_YOUR GOAL_: Output as a numbered list the lines of the records between the line holding "Under every image write" and the line holding "dist [0.009471, 0.000013]", inclusive, with blank lines omitted and the pictures left out.

_RECORDED DATA_:

=== Begin Enclosure ===

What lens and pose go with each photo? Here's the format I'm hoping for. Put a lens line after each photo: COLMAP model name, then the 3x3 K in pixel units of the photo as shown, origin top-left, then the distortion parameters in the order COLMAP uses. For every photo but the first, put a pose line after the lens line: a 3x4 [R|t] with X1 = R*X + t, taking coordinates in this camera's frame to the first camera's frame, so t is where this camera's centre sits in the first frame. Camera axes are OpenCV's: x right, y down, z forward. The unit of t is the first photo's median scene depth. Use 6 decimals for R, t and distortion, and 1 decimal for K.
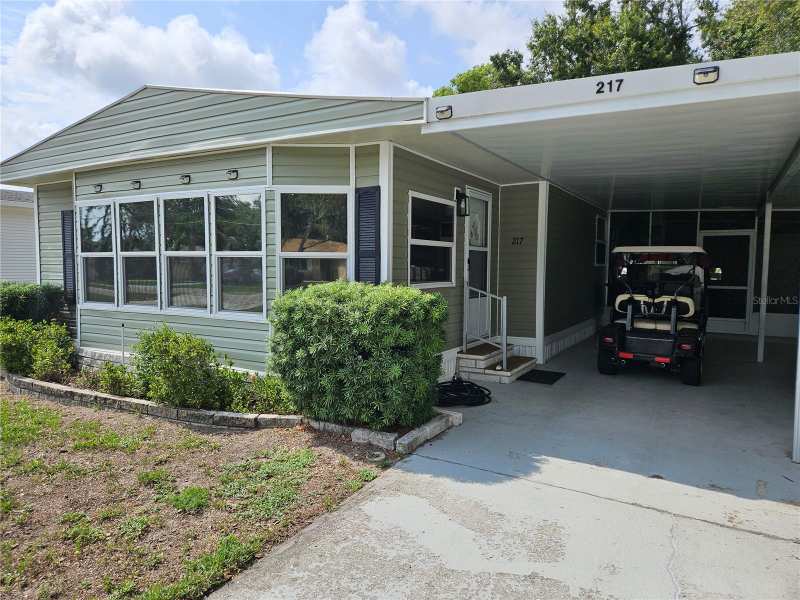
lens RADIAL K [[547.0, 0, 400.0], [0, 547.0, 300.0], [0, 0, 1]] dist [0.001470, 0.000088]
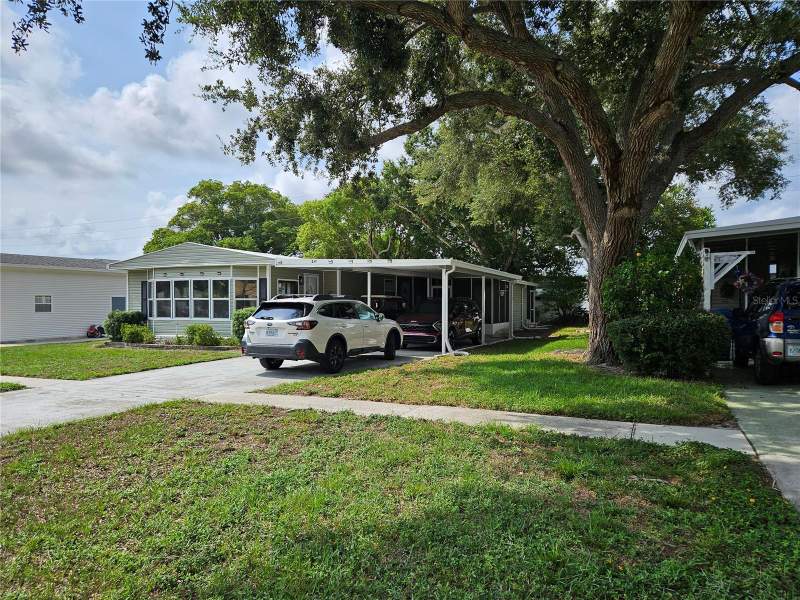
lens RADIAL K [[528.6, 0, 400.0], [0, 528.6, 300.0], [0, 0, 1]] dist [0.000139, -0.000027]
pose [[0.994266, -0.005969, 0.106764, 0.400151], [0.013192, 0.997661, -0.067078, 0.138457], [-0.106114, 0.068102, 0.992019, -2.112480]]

=== End Enclosure ===
=== Begin Enclosure ===

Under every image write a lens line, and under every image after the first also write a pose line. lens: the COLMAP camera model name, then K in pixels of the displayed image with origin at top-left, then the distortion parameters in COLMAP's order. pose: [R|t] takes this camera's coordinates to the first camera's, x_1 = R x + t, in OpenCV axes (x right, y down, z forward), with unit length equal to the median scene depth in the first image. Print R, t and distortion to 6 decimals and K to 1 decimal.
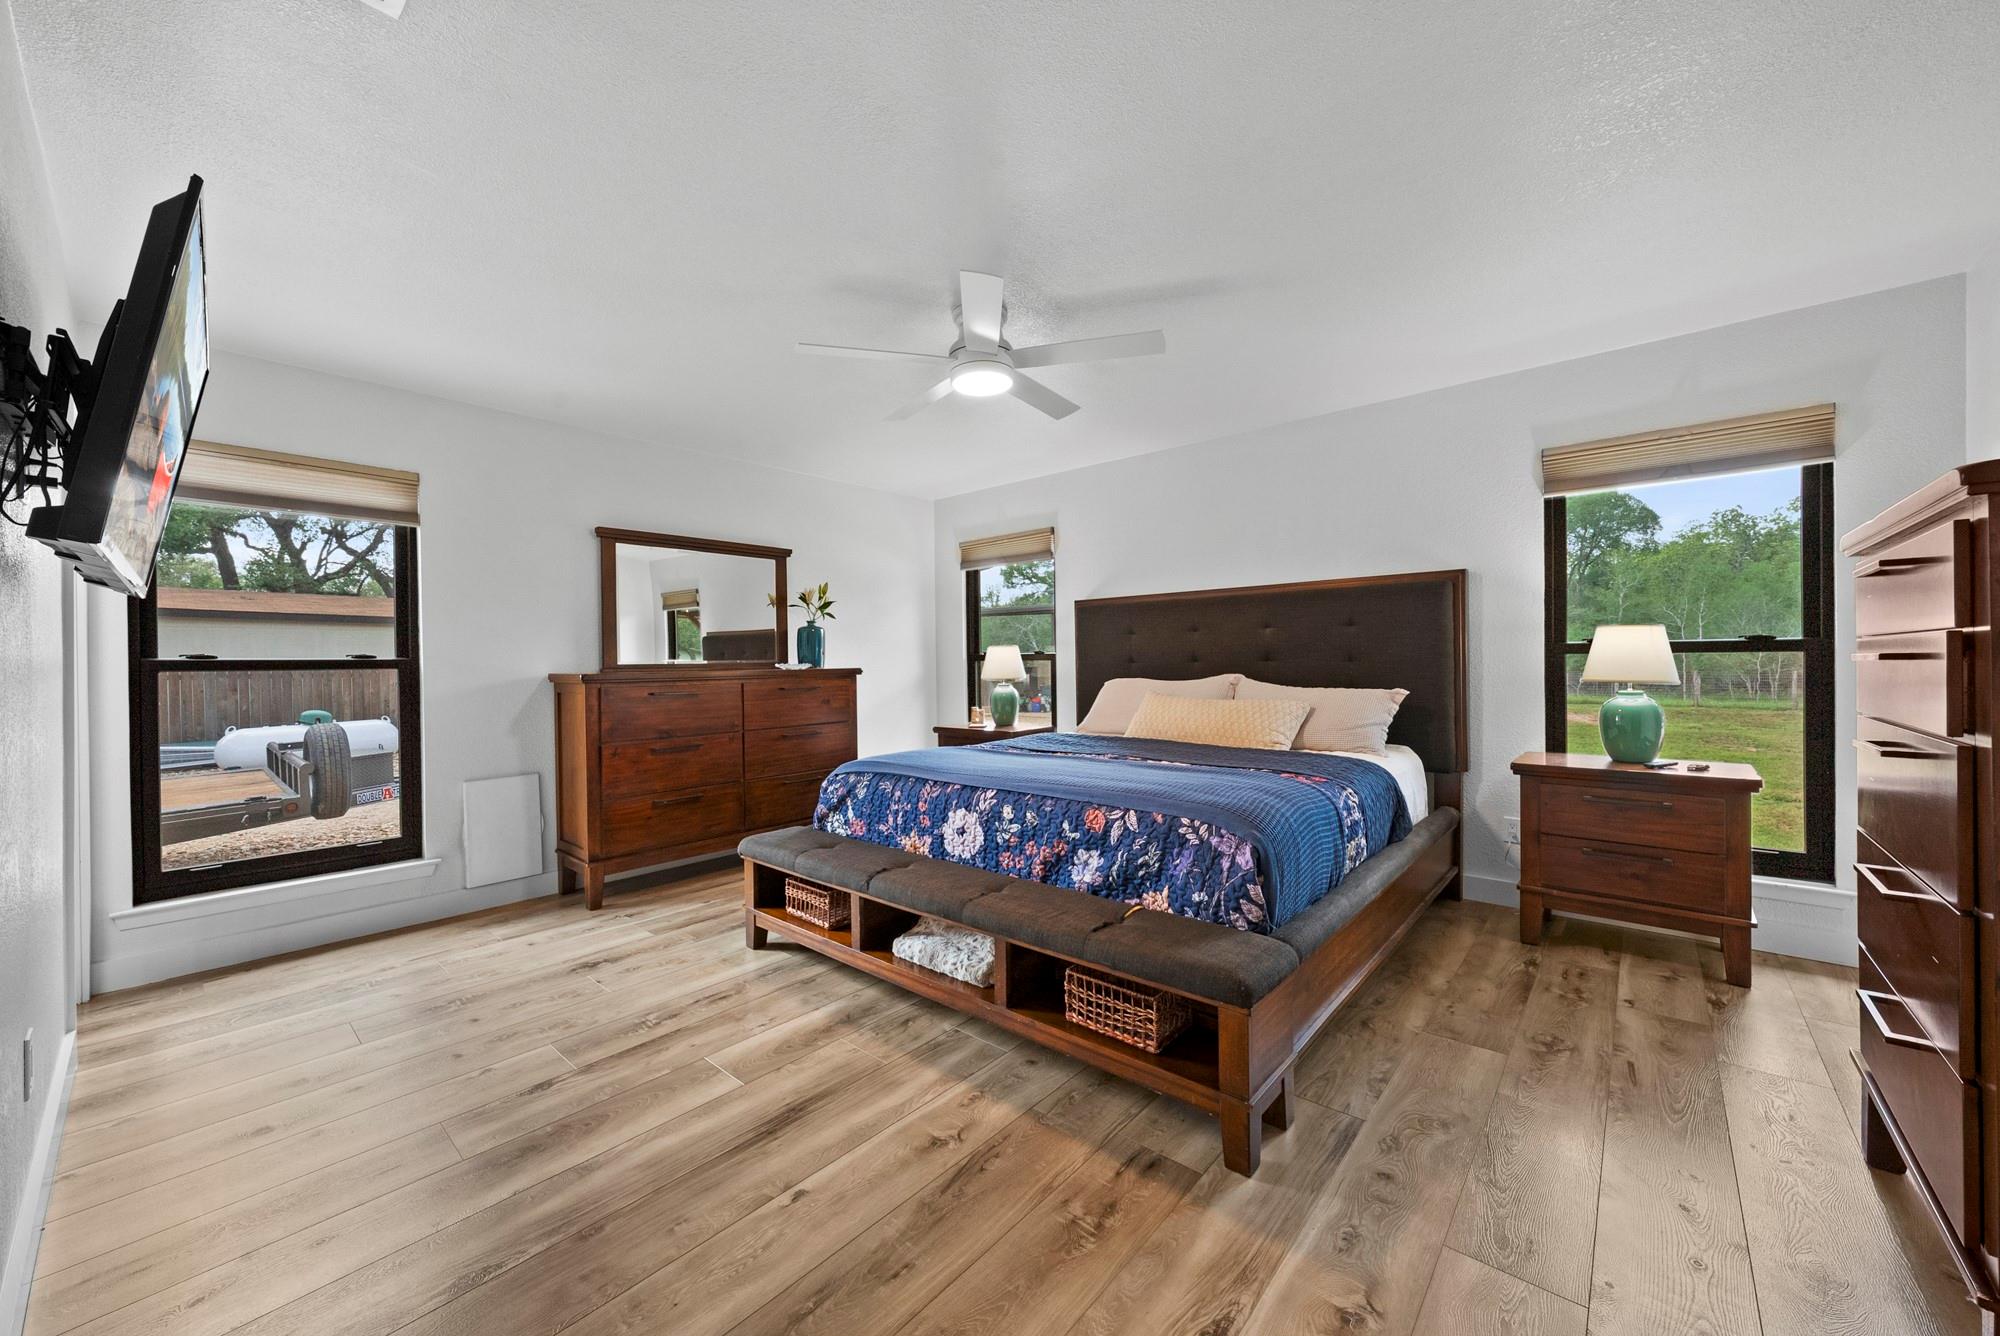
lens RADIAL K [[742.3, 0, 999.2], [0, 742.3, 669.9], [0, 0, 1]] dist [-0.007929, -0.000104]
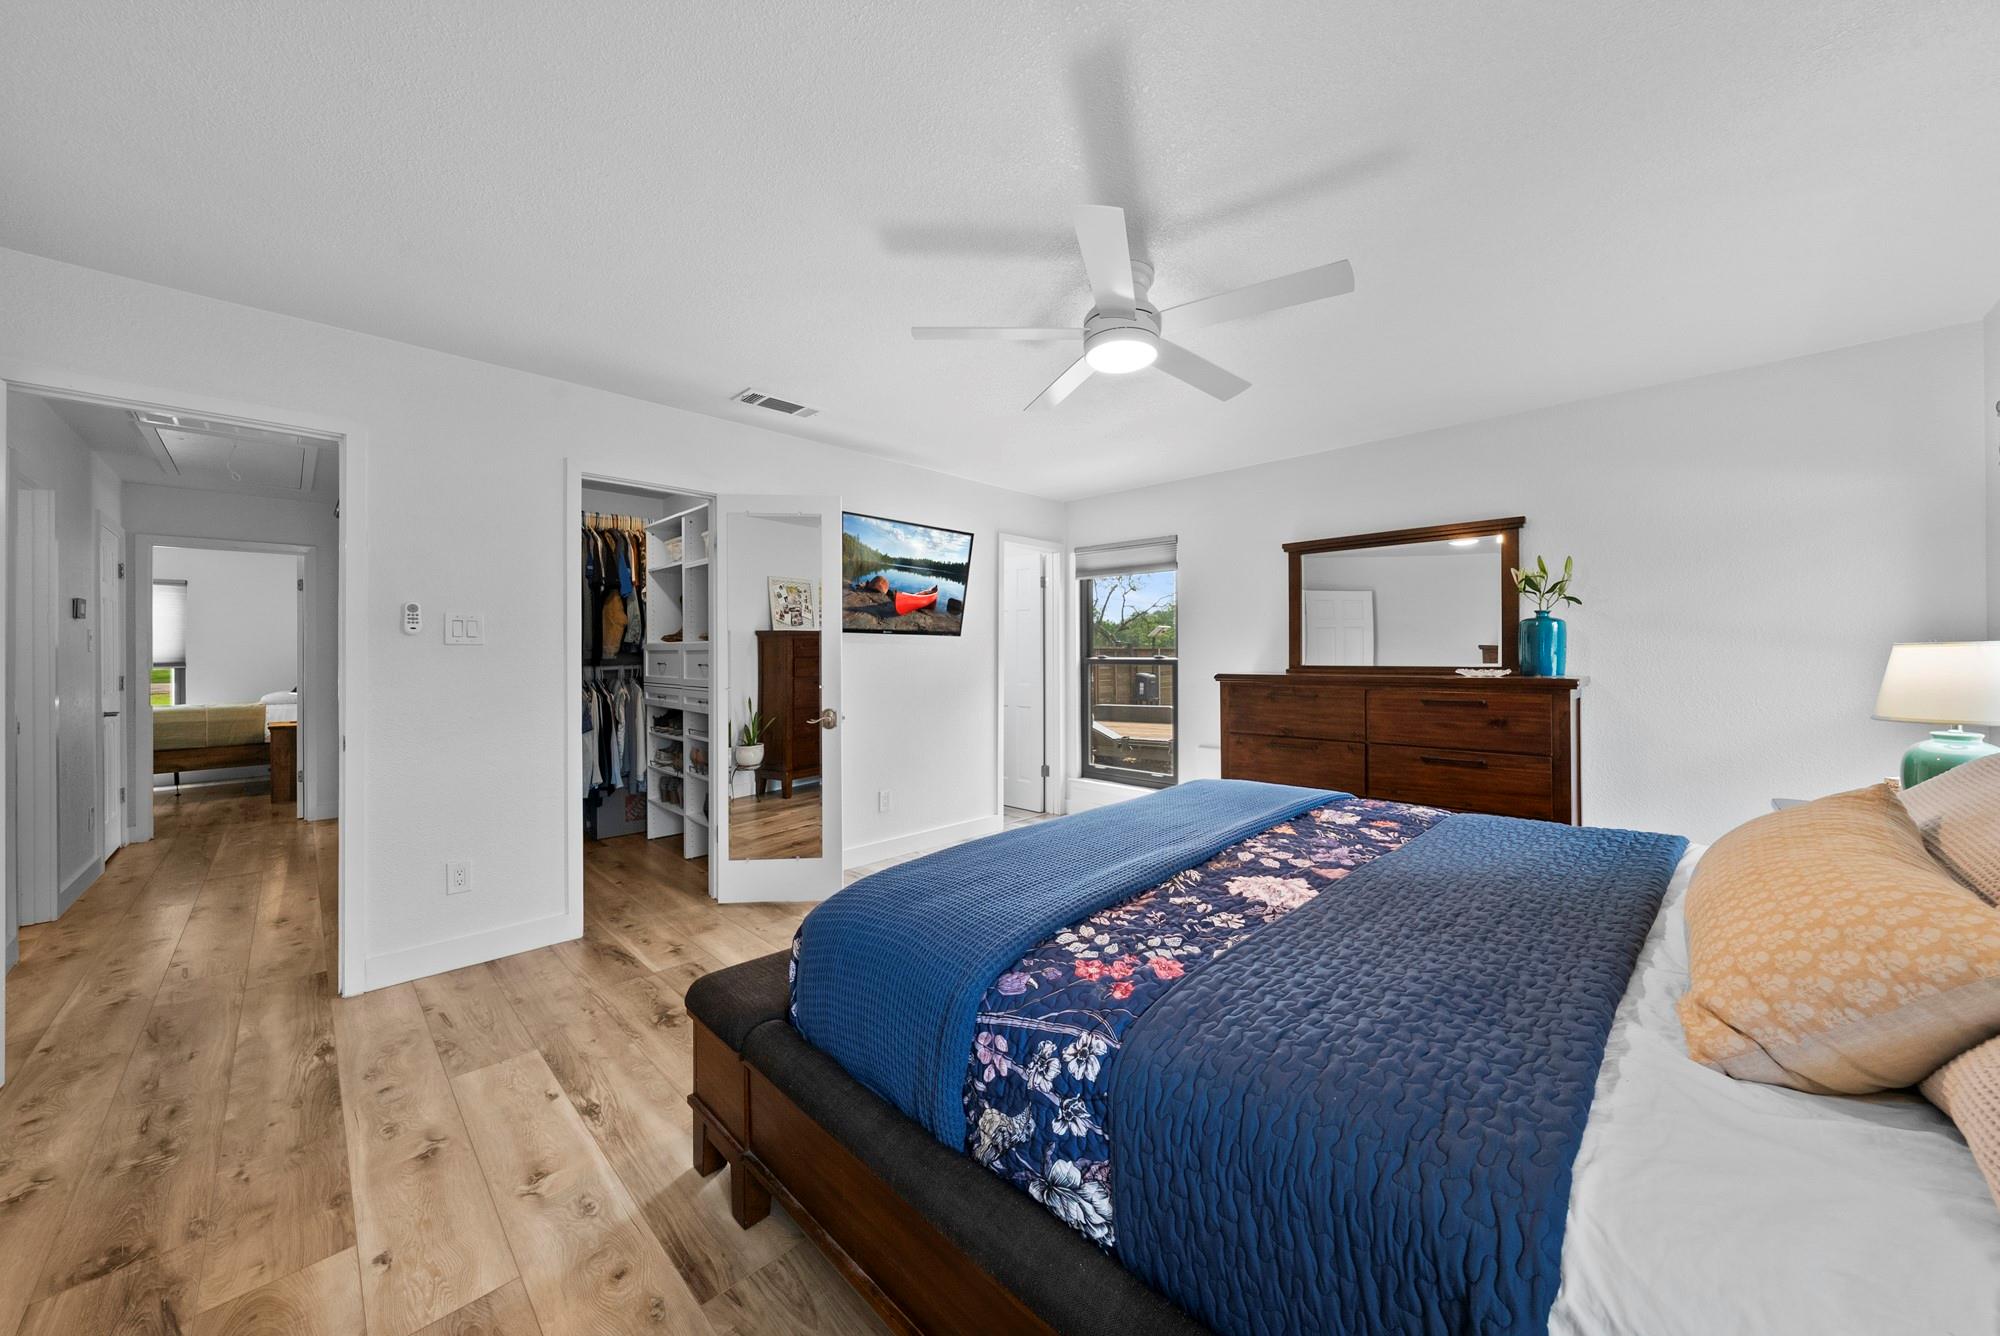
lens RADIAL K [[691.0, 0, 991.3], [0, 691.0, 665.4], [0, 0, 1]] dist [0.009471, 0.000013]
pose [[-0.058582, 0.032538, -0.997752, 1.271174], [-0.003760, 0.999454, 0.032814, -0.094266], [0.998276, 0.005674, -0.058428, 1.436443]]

=== End Enclosure ===

_ANSWER BOX_:
1. Under every image write a lens line, and under every image after the first also write a pose line. lens: the COLMAP camera model name, then K in pixels of the displayed image with origin at top-left, then the distortion parameters in COLMAP's order. pose: [R|t] takes this camera's coordinates to the first camera's, x_1 = R x + t, in OpenCV axes (x right, y down, z forward), with unit length equal to the median scene depth in the first image. Print R, t and distortion to 6 decimals and K to 1 decimal.
2. lens RADIAL K [[742.3, 0, 999.2], [0, 742.3, 669.9], [0, 0, 1]] dist [-0.007929, -0.000104]
3. lens RADIAL K [[691.0, 0, 991.3], [0, 691.0, 665.4], [0, 0, 1]] dist [0.009471, 0.000013]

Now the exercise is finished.